The World From Inside K Howell Acrylic on Paper 21 cm x 14 cm
     The way in is the way out. What's not to love about a chamber tomb? A curious place of passage; empty, but full of Continuity. Neolithic Long Barrows are very accommodating.
      Inside, the air is separate; in May, it's obviously colder. A Barrow is essentially an artificial cave, carefully made to shelter the dead, to provide a resting point on the journey. Part of the landscape, a place of reincorporation with the earth.
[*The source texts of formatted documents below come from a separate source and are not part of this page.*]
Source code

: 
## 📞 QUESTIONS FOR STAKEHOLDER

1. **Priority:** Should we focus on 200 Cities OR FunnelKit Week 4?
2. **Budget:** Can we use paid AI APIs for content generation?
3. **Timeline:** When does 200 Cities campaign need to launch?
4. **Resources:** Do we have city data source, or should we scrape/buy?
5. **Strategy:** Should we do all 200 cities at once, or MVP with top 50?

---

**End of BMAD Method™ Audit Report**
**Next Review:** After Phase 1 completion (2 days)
     From the inside, the stillness and the careful rhythm of stone shape a window to the world. From the outside, the structure is built and marked as a ritual place, distinct and sacred. A swell in the land, a gateway.
     So much more than a Dead End.
     Five millennia later, the work of  James Turrell  draws on this tradition of creating resonant space and shaping a portal to the outside world. The Deer Shelter "Skyspace" at the Yorkshire Sculpture Park is a fine example of his work. Not quite a Long Barrow, but the next best thing.